We pair off interviewers three times, each time assigning a new partner and a new observer. 20 minutes for each pairing exercise. It’s noisy. It’s high energy. It’s intense. It’s Menlo.

After the pairing, we wrap up with closing remarks, open the floor to a few minutes of Q&A from the interviewees. We also offer interviewers to send e-mail feedback about their experience. Reward for the extra-followup is a book of their choice from a list of our recommendations.

Let the Team Build the Team

After interviewers leave, our team of observers gather to discuss what they saw. We talk about each and every interviewee, spending about 5 minutes per candidate. The central questions: Did we see enough evidence of good kindergarten skills to invite the person in for a second interview? Would the team feel good about pairing with him or her for a day?

The first thing we do is vote with our thumbs. If all three observers for a candidate give a thumbs-up, he/she gets an immediate invite to the second interview. Similarly, if all three thumbs-down, no discussion, no invite back. If it is mixed, we discuss. This turns out to be an awesome conversation about our culture and why a given candidate fits our culture or not. It’s a wonderful opportunity to internally reinforce our cultural intentions.

Second Round: Do Real Work

For second interview, candidate comes in alone for an entire day. A one-day paid contract to work on a real client project all day. We bill the work to the client, who is informed of this ahead of time, at a lower rate.

The candidate is assigned to pair on a single assignment on one of our projects. Pairing can change — with one in morning, with another afternoon. By pairing, Menloians get a much more pointed sense of the person’s programming skills. If the candidate doesn’t know the technology we are working with, that’s okay. We watch to see whether the candidate is curious, asking questions and learning on the fly, while translating his or her expertise into this unknown territory.

End of day, candidate gets a sense of how this pairing works. Many have heard of it, few have actually tried it. Its’ not for everyone and we are okay with that. We believe an interview should give both sides of the table a chance to evaluate fit for culture.

Once the candidate leaves for the day, the two or three people who paired with him/her meets the Manager. She asks them a critical question: Would you pair with this person again? If the feedback is positive, we invite the person in for a three-week trial.

If the trial goes well, the person joins the team. The hard work of acclimation is actually accomplished during the Extreme Interviewing process. We’ve eliminated the dreaded “first day of work” experience.

Don’t Delay in Making Hiring Decisions

We make all decisions quickly and rather effortlessly.

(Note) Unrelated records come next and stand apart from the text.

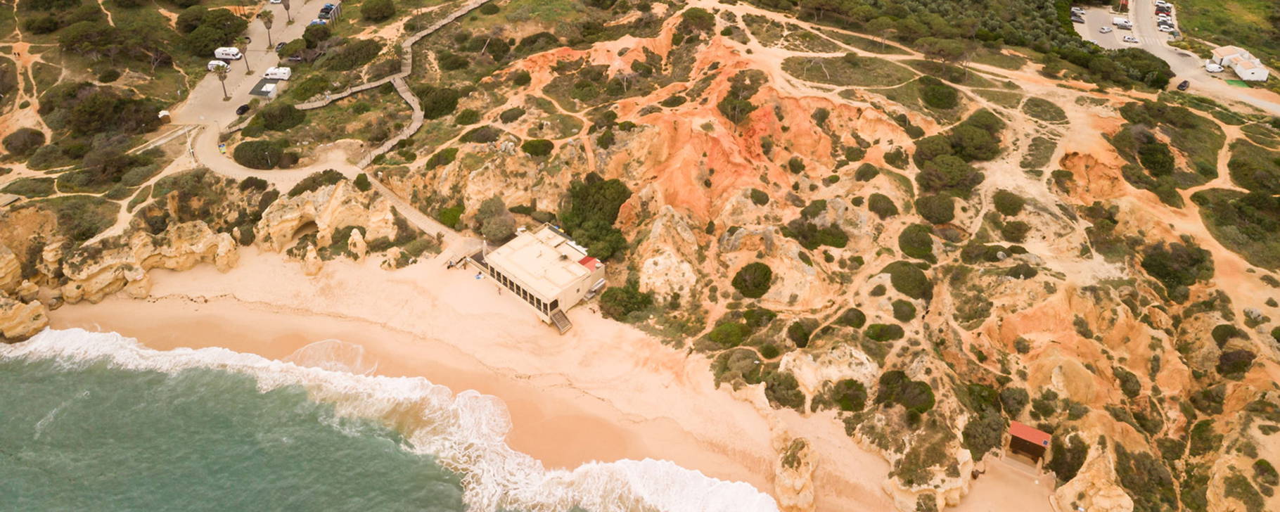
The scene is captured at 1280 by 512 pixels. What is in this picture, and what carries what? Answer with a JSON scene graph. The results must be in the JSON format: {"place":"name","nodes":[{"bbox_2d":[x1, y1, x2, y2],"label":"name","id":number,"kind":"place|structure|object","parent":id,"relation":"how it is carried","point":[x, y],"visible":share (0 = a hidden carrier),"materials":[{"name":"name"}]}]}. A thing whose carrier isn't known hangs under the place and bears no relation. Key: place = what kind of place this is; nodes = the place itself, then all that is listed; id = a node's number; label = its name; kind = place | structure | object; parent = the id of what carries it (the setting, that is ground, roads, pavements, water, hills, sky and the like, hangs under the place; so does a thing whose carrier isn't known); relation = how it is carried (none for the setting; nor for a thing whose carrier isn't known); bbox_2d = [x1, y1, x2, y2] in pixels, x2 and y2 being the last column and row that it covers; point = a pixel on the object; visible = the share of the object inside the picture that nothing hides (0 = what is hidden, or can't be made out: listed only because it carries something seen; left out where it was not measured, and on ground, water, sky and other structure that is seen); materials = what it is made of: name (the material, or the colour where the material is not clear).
{"place":"outdoors","nodes":[
{"label":"outdoors","id":0,"kind":"place"},
{"bbox_2d":[175,0,328,126],"label":"parking lot","id":1,"kind":"structure","parent":0,"point":[257,22],"materials":[{"name":"concrete"}]},
{"bbox_2d":[206,59,228,71],"label":"motorhome","id":2,"kind":"object","parent":1,"relation":"on","point":[214,66],"visible":0.73,"materials":[{"name":"white metal"}]},
{"bbox_2d":[212,61,231,99],"label":"palm tree","id":3,"kind":"object","parent":1,"relation":"on","point":[219,69],"visible":0.99,"materials":[{"name":"plant"}]},
{"bbox_2d":[213,46,242,60],"label":"motorhome","id":4,"kind":"object","parent":1,"relation":"on","point":[234,50],"visible":0.92,"materials":[{"name":"white metal"}]},
{"bbox_2d":[235,103,251,115],"label":"car","id":5,"kind":"object","parent":1,"relation":"on","point":[244,108],"visible":0.92,"materials":[{"name":"black metal"}]},
{"bbox_2d":[238,34,252,72],"label":"palm tree","id":6,"kind":"object","parent":1,"relation":"on","point":[245,43],"visible":0.98,"materials":[{"name":"plant"}]},
{"bbox_2d":[257,9,274,48],"label":"palm tree","id":7,"kind":"object","parent":1,"relation":"on","point":[265,22],"visible":0.98,"materials":[{"name":"plant"}]},
{"bbox_2d":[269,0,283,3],"label":"car","id":8,"kind":"object","parent":1,"relation":"on","point":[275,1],"visible":0.93,"materials":[{"name":"white"}]},
{"bbox_2d":[263,66,291,80],"label":"motorhome","id":9,"kind":"object","parent":1,"relation":"on","point":[278,74],"visible":0.98,"materials":[{"name":"white metal"}]},
{"bbox_2d":[274,40,286,50],"label":"car","id":10,"kind":"object","parent":1,"relation":"on","point":[280,45],"visible":0.68,"materials":[{"name":"grey metal"}]},
{"bbox_2d":[280,0,291,22],"label":"palm tree","id":11,"kind":"object","parent":1,"relation":"on","point":[286,8],"visible":0.98,"materials":[{"name":"plant"}]},
{"bbox_2d":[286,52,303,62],"label":"car","id":12,"kind":"object","parent":1,"relation":"on","point":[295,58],"visible":0.88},
{"bbox_2d":[309,17,327,24],"label":"car","id":13,"kind":"object","parent":1,"relation":"on","point":[318,22],"visible":0.67,"materials":[{"name":"blue metal"}]},
{"bbox_2d":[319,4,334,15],"label":"car","id":14,"kind":"object","parent":1,"relation":"on","point":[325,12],"visible":0.82,"materials":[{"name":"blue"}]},
{"bbox_2d":[247,80,278,98],"label":"small building","id":15,"kind":"structure","parent":0,"point":[253,91],"visible":0.88,"materials":[{"name":"grey"}]},
{"bbox_2d":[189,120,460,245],"label":"footpath","id":16,"kind":"structure","parent":0,"point":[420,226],"materials":[{"name":"beige soil"}]},
{"bbox_2d":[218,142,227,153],"label":"person","id":17,"kind":"object","parent":16,"relation":"on","point":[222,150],"visible":0.98},
{"bbox_2d":[0,331,735,511],"label":"sea","id":18,"kind":"structure","parent":0,"point":[189,503],"materials":[{"name":"liquid"}]},
{"bbox_2d":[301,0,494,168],"label":"boardwalk","id":19,"kind":"structure","parent":0,"point":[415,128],"materials":[{"name":"grey wood"}]},
{"bbox_2d":[39,244,925,511],"label":"sand beach","id":20,"kind":"structure","parent":0,"point":[465,340],"materials":[{"name":"beige sand"}]},
{"bbox_2d":[301,244,324,275],"label":"rock","id":21,"kind":"object","parent":20,"relation":"on","point":[311,254],"visible":0.97,"materials":[{"name":"beige stone"}]},
{"bbox_2d":[345,227,367,261],"label":"rock","id":22,"kind":"object","parent":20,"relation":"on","point":[362,245],"visible":0.97,"materials":[{"name":"beige stone"}]},
{"bbox_2d":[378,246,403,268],"label":"rock","id":23,"kind":"object","parent":20,"relation":"on","point":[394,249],"visible":0.97,"materials":[{"name":"beige stone"}]},
{"bbox_2d":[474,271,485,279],"label":"person","id":24,"kind":"object","parent":20,"relation":"on","point":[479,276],"visible":0.88},
{"bbox_2d":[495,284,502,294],"label":"person","id":25,"kind":"object","parent":20,"relation":"on","point":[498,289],"visible":0.94},
{"bbox_2d":[549,308,573,332],"label":"staircase","id":26,"kind":"structure","parent":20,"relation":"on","point":[559,314],"materials":[{"name":"brown wood"}]},
{"bbox_2d":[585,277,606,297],"label":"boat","id":27,"kind":"object","parent":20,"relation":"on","point":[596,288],"visible":0.84,"materials":[{"name":"white metal"}]},
{"bbox_2d":[772,433,818,511],"label":"rock","id":28,"kind":"object","parent":20,"relation":"on","point":[786,482],"visible":0.96,"materials":[{"name":"stone"}]},
{"bbox_2d":[474,222,603,328],"label":"building","id":29,"kind":"structure","parent":0,"point":[547,301],"materials":[{"name":"beige paint"}]},
{"bbox_2d":[578,254,602,270],"label":"red roof","id":30,"kind":"structure","parent":29,"relation":"on","point":[584,260],"materials":[{"name":"red"}]},
{"bbox_2d":[0,0,1278,511],"label":"hillside","id":31,"kind":"structure","parent":0,"point":[1068,149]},
{"bbox_2d":[0,293,47,341],"label":"rock","id":32,"kind":"object","parent":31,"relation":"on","point":[37,306],"visible":0.97,"materials":[{"name":"stone"}]},
{"bbox_2d":[4,128,46,156],"label":"shrub","id":33,"kind":"object","parent":31,"relation":"on","point":[24,145],"visible":0.97,"materials":[{"name":"plant"}]},
{"bbox_2d":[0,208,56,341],"label":"rock formation","id":34,"kind":"object","parent":31,"relation":"on","point":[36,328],"visible":0.88,"materials":[{"name":"stone"}]},
{"bbox_2d":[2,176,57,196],"label":"shrub","id":35,"kind":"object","parent":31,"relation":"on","point":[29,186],"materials":[{"name":"green plant"}]},
{"bbox_2d":[45,83,161,138],"label":"shrub","id":36,"kind":"object","parent":31,"relation":"on","point":[70,122],"visible":0.94,"materials":[{"name":"plant"}]},
{"bbox_2d":[62,218,241,299],"label":"rock formation","id":37,"kind":"object","parent":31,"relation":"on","point":[96,283],"visible":0.85,"materials":[{"name":"beige stone"}]},
{"bbox_2d":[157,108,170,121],"label":"hut","id":38,"kind":"object","parent":31,"relation":"on","point":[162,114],"visible":0.86,"materials":[{"name":"white"}]},
{"bbox_2d":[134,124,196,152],"label":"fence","id":39,"kind":"structure","parent":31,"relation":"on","point":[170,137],"materials":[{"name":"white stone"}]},
{"bbox_2d":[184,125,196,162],"label":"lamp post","id":40,"kind":"object","parent":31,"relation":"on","point":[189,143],"visible":0.86,"materials":[{"name":"white"}]},
{"bbox_2d":[179,6,246,56],"label":"tree","id":41,"kind":"object","parent":31,"relation":"on","point":[216,41],"visible":0.96,"materials":[{"name":"green plant"}]},
{"bbox_2d":[232,137,293,168],"label":"shrub","id":42,"kind":"object","parent":31,"relation":"on","point":[250,150],"visible":0.98,"materials":[{"name":"green plant"}]},
{"bbox_2d":[252,100,305,130],"label":"shrub","id":43,"kind":"object","parent":31,"relation":"on","point":[257,116],"visible":0.97,"materials":[{"name":"green plant"}]},
{"bbox_2d":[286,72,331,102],"label":"shrub","id":44,"kind":"object","parent":31,"relation":"on","point":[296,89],"visible":0.92,"materials":[{"name":"green plant"}]},
{"bbox_2d":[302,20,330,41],"label":"shrub","id":45,"kind":"object","parent":31,"relation":"on","point":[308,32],"visible":0.95,"materials":[{"name":"green plant"}]},
{"bbox_2d":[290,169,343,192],"label":"shrub","id":46,"kind":"object","parent":31,"relation":"on","point":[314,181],"visible":0.74,"materials":[{"name":"green plant"}]},
{"bbox_2d":[253,181,396,258],"label":"rock formation","id":47,"kind":"object","parent":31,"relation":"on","point":[325,214],"visible":0.87,"materials":[{"name":"beige stone"}]},
{"bbox_2d":[324,36,384,71],"label":"shrub","id":48,"kind":"object","parent":31,"relation":"on","point":[356,53],"visible":0.97,"materials":[{"name":"green plant"}]},
{"bbox_2d":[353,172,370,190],"label":"shrub","id":49,"kind":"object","parent":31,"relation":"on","point":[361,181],"visible":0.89,"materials":[{"name":"green plant"}]},
{"bbox_2d":[359,0,395,19],"label":"shrub","id":50,"kind":"object","parent":31,"relation":"on","point":[378,10],"visible":0.98,"materials":[{"name":"green plant"}]},
{"bbox_2d":[416,84,459,118],"label":"shrub","id":51,"kind":"object","parent":31,"relation":"on","point":[442,110],"visible":0.88,"materials":[{"name":"green plant"}]},
{"bbox_2d":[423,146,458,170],"label":"shrub","id":52,"kind":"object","parent":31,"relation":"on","point":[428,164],"visible":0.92,"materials":[{"name":"green plant"}]},
{"bbox_2d":[437,203,465,227],"label":"shrub","id":53,"kind":"object","parent":31,"relation":"on","point":[452,216],"visible":0.83,"materials":[{"name":"green plant"}]},
{"bbox_2d":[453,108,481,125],"label":"shrub","id":54,"kind":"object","parent":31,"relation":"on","point":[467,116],"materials":[{"name":"green plant"}]},
{"bbox_2d":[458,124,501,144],"label":"shrub","id":55,"kind":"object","parent":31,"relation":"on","point":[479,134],"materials":[{"name":"green plant"}]},
{"bbox_2d":[474,196,517,242],"label":"shrub","id":56,"kind":"object","parent":31,"relation":"on","point":[493,231],"visible":0.94,"materials":[{"name":"green plant"}]},
{"bbox_2d":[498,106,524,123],"label":"shrub","id":57,"kind":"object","parent":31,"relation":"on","point":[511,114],"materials":[{"name":"green plant"}]},
{"bbox_2d":[519,137,554,156],"label":"shrub","id":58,"kind":"object","parent":31,"relation":"on","point":[532,147],"visible":0.97,"materials":[{"name":"green plant"}]},
{"bbox_2d":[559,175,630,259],"label":"tree","id":59,"kind":"object","parent":31,"relation":"on","point":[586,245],"visible":0.87,"materials":[{"name":"green plant"}]},
{"bbox_2d":[598,282,652,318],"label":"shrub","id":60,"kind":"object","parent":31,"relation":"on","point":[619,299],"visible":0.95,"materials":[{"name":"green plant"}]},
{"bbox_2d":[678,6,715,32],"label":"shrub","id":61,"kind":"object","parent":31,"relation":"on","point":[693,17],"visible":0.94,"materials":[{"name":"green plant"}]},
{"bbox_2d":[705,320,752,347],"label":"shrub","id":62,"kind":"object","parent":31,"relation":"on","point":[720,333],"visible":0.97,"materials":[{"name":"green plant"}]},
{"bbox_2d":[716,79,758,124],"label":"shrub","id":63,"kind":"object","parent":31,"relation":"on","point":[734,116],"visible":0.95,"materials":[{"name":"green plant"}]},
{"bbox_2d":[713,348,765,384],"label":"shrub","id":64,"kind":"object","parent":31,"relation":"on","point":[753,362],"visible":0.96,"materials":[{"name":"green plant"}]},
{"bbox_2d":[731,261,774,297],"label":"shrub","id":65,"kind":"object","parent":31,"relation":"on","point":[745,281],"visible":0.98,"materials":[{"name":"green plant"}]},
{"bbox_2d":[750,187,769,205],"label":"shrub","id":66,"kind":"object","parent":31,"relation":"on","point":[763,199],"visible":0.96,"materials":[{"name":"green plant"}]},
{"bbox_2d":[763,369,804,410],"label":"shrub","id":67,"kind":"object","parent":31,"relation":"on","point":[790,384],"visible":0.96,"materials":[{"name":"green plant"}]},
{"bbox_2d":[785,319,815,346],"label":"shrub","id":68,"kind":"object","parent":31,"relation":"on","point":[796,340],"visible":0.97,"materials":[{"name":"green plant"}]},
{"bbox_2d":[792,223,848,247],"label":"shrub","id":69,"kind":"object","parent":31,"relation":"on","point":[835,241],"visible":0.94,"materials":[{"name":"green plant"}]},
{"bbox_2d":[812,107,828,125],"label":"shrub","id":70,"kind":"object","parent":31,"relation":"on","point":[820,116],"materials":[{"name":"green plant"}]},
{"bbox_2d":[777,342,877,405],"label":"rock","id":71,"kind":"object","parent":31,"relation":"on","point":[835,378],"visible":0.79,"materials":[{"name":"beige stone"}]},
{"bbox_2d":[830,377,869,412],"label":"shrub","id":72,"kind":"object","parent":31,"relation":"on","point":[859,403],"visible":0.97,"materials":[{"name":"green plant"}]},
{"bbox_2d":[837,307,867,328],"label":"shrub","id":73,"kind":"object","parent":31,"relation":"on","point":[862,320],"visible":0.97,"materials":[{"name":"green plant"}]},
{"bbox_2d":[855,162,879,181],"label":"shrub","id":74,"kind":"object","parent":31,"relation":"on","point":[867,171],"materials":[{"name":"green plant"}]},
{"bbox_2d":[865,193,898,218],"label":"shrub","id":75,"kind":"object","parent":31,"relation":"on","point":[885,212],"visible":0.98,"materials":[{"name":"green plant"}]},
{"bbox_2d":[863,322,905,342],"label":"shrub","id":76,"kind":"object","parent":31,"relation":"on","point":[876,337],"visible":0.98,"materials":[{"name":"green plant"}]},
{"bbox_2d":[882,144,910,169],"label":"shrub","id":77,"kind":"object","parent":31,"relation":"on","point":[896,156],"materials":[{"name":"green plant"}]},
{"bbox_2d":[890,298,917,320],"label":"shrub","id":78,"kind":"object","parent":31,"relation":"on","point":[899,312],"visible":0.98,"materials":[{"name":"green plant"}]},
{"bbox_2d":[874,369,936,413],"label":"shrub","id":79,"kind":"object","parent":31,"relation":"on","point":[920,389],"visible":0.96,"materials":[{"name":"green plant"}]},
{"bbox_2d":[886,260,931,298],"label":"shrub","id":80,"kind":"object","parent":31,"relation":"on","point":[920,280],"visible":0.97,"materials":[{"name":"green plant"}]},
{"bbox_2d":[898,223,936,259],"label":"shrub","id":81,"kind":"object","parent":31,"relation":"on","point":[917,241],"visible":0.97,"materials":[{"name":"green plant"}]},
{"bbox_2d":[879,431,976,511],"label":"rock","id":82,"kind":"object","parent":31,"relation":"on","point":[956,494],"visible":0.91,"materials":[{"name":"beige stone"}]},
{"bbox_2d":[914,193,957,223],"label":"shrub","id":83,"kind":"object","parent":31,"relation":"on","point":[944,216],"visible":0.98,"materials":[{"name":"green plant"}]},
{"bbox_2d":[917,75,960,109],"label":"shrub","id":84,"kind":"object","parent":31,"relation":"on","point":[936,93],"visible":0.97,"materials":[{"name":"green plant"}]},
{"bbox_2d":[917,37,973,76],"label":"tree","id":85,"kind":"object","parent":31,"relation":"on","point":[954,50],"visible":0.98,"materials":[{"name":"plant"}]},
{"bbox_2d":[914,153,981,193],"label":"shrub","id":86,"kind":"object","parent":31,"relation":"on","point":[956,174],"visible":0.96,"materials":[{"name":"green plant"}]},
{"bbox_2d":[948,115,1002,159],"label":"shrub","id":87,"kind":"object","parent":31,"relation":"on","point":[963,143],"visible":0.89,"materials":[{"name":"green plant"}]},
{"bbox_2d":[960,409,1005,456],"label":"shrub","id":88,"kind":"object","parent":31,"relation":"on","point":[989,447],"visible":0.89,"materials":[{"name":"green plant"}]},
{"bbox_2d":[990,189,1024,214],"label":"shrub","id":89,"kind":"object","parent":31,"relation":"on","point":[1008,200],"visible":0.97,"materials":[{"name":"green plant"}]},
{"bbox_2d":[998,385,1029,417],"label":"shrub","id":90,"kind":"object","parent":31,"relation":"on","point":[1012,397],"visible":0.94,"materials":[{"name":"green plant"}]},
{"bbox_2d":[1005,420,1052,467],"label":"hut","id":91,"kind":"structure","parent":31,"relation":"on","point":[1039,435],"materials":[{"name":"wood"}]},
{"bbox_2d":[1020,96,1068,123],"label":"shrub","id":92,"kind":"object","parent":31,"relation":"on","point":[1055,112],"visible":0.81,"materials":[{"name":"green plant"}]},
{"bbox_2d":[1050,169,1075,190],"label":"shrub","id":93,"kind":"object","parent":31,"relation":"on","point":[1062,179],"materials":[{"name":"green plant"}]},
{"bbox_2d":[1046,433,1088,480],"label":"shrub","id":94,"kind":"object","parent":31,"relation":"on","point":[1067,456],"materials":[{"name":"green plant"}]},
{"bbox_2d":[1050,437,1135,511],"label":"rock","id":95,"kind":"object","parent":31,"relation":"on","point":[1067,491],"visible":0.89,"materials":[{"name":"beige stone"}]},
{"bbox_2d":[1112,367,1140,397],"label":"shrub","id":96,"kind":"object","parent":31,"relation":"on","point":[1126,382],"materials":[{"name":"green plant"}]},
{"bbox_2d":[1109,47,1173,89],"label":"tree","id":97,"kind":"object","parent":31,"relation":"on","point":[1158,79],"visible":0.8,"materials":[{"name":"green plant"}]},
{"bbox_2d":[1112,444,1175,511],"label":"shrub","id":98,"kind":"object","parent":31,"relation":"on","point":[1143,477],"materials":[{"name":"green plant"}]},
{"bbox_2d":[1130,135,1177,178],"label":"shrub","id":99,"kind":"object","parent":31,"relation":"on","point":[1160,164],"visible":0.93,"materials":[{"name":"green plant"}]},
{"bbox_2d":[1140,239,1215,291],"label":"shrub","id":100,"kind":"object","parent":31,"relation":"on","point":[1162,254],"visible":0.92,"materials":[{"name":"green plant"}]},
{"bbox_2d":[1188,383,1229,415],"label":"shrub","id":101,"kind":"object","parent":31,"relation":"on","point":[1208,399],"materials":[{"name":"green plant"}]},
{"bbox_2d":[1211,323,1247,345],"label":"shrub","id":102,"kind":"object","parent":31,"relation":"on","point":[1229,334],"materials":[{"name":"green plant"}]},
{"bbox_2d":[1216,347,1254,375],"label":"shrub","id":103,"kind":"object","parent":31,"relation":"on","point":[1240,366],"visible":0.94,"materials":[{"name":"plant"}]},
{"bbox_2d":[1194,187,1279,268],"label":"shrub","id":104,"kind":"object","parent":31,"relation":"on","point":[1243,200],"visible":0.88,"materials":[{"name":"green plant"}]},
{"bbox_2d":[1224,77,1250,87],"label":"green mat","id":105,"kind":"object","parent":31,"relation":"on","point":[1236,81],"visible":0.85,"materials":[{"name":"green"}]},
{"bbox_2d":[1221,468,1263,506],"label":"shrub","id":106,"kind":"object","parent":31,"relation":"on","point":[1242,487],"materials":[{"name":"green plant"}]},
{"bbox_2d":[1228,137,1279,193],"label":"shrub","id":107,"kind":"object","parent":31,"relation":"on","point":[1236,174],"visible":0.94,"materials":[{"name":"green plant"}]},
{"bbox_2d":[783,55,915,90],"label":"grass patch","id":108,"kind":"structure","parent":0,"point":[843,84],"materials":[{"name":"green plant"}]},
{"bbox_2d":[1071,4,1135,48],"label":"parking lot","id":109,"kind":"structure","parent":0,"point":[1086,25],"materials":[{"name":"grey concrete"}]},
{"bbox_2d":[1071,12,1084,22],"label":"car","id":110,"kind":"object","parent":109,"relation":"on","point":[1078,17],"visible":0.95,"materials":[{"name":"metal"}]},
{"bbox_2d":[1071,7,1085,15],"label":"car","id":111,"kind":"object","parent":109,"relation":"on","point":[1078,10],"visible":0.89,"materials":[{"name":"white metal"}]},
{"bbox_2d":[1099,24,1112,32],"label":"car","id":112,"kind":"object","parent":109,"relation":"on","point":[1105,29],"visible":0.98,"materials":[{"name":"white metal"}]},
{"bbox_2d":[1111,16,1131,27],"label":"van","id":113,"kind":"object","parent":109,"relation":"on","point":[1119,22],"visible":0.96,"materials":[{"name":"white metal"}]},
{"bbox_2d":[1082,0,1279,116],"label":"road","id":114,"kind":"structure","parent":0,"point":[1269,105],"materials":[{"name":"grey concrete"}]},
{"bbox_2d":[1121,34,1138,42],"label":"car","id":115,"kind":"object","parent":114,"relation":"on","point":[1129,39],"visible":0.97,"materials":[{"name":"white metal"}]},
{"bbox_2d":[1154,0,1172,12],"label":"car","id":116,"kind":"object","parent":114,"relation":"on","point":[1164,10],"visible":0.95,"materials":[{"name":"metal"}]},
{"bbox_2d":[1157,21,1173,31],"label":"car","id":117,"kind":"object","parent":114,"relation":"on","point":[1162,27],"visible":0.96,"materials":[{"name":"white metal"}]},
{"bbox_2d":[1177,78,1189,90],"label":"car","id":118,"kind":"object","parent":114,"relation":"on","point":[1181,85],"visible":0.87,"materials":[{"name":"black metal"}]},
{"bbox_2d":[1204,61,1224,72],"label":"car","id":119,"kind":"object","parent":114,"relation":"on","point":[1210,68],"visible":0.97,"materials":[{"name":"white metal"}]},
{"bbox_2d":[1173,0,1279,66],"label":"grass field","id":120,"kind":"structure","parent":0,"point":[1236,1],"materials":[{"name":"green plant"}]},
{"bbox_2d":[1208,45,1269,81],"label":"white building","id":121,"kind":"structure","parent":0,"point":[1243,76],"materials":[{"name":"white paint"}]}
]}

One of the reasons that most firms face hiring challenges is that their interview process takes too darn long. Once a great candidate is identified, the bureaucracy of HR kicks in. It takes weeks for the candidate to hear back from the company, and by the time the offer is extended the candidate has found another position elsewhere. Our process is fast and catches people while they are still excited.

Recruiting is easy. Word of mouth brings in lot of people. Our reputation precedes us. Unlike other companies, we are not looking for the perfect someone with the exact skills. At Menlo, we are looking for able learners with curiosity. We can teach skills all day long. If they have a decent foundation, teaching is trivial.

A Birdcage Without Bars

Not all will succeed. If we do have to let someone go, we do so with dignity and respect. It should never be easy to fire people.

While we are also sad to see long-timers move on, we know that it is a natural part of a healthy culture and befits the team whose central theme is to honor the whole life of each team member.

Our bus at Menlo has many stops — but it has the right people on the bus at the right time.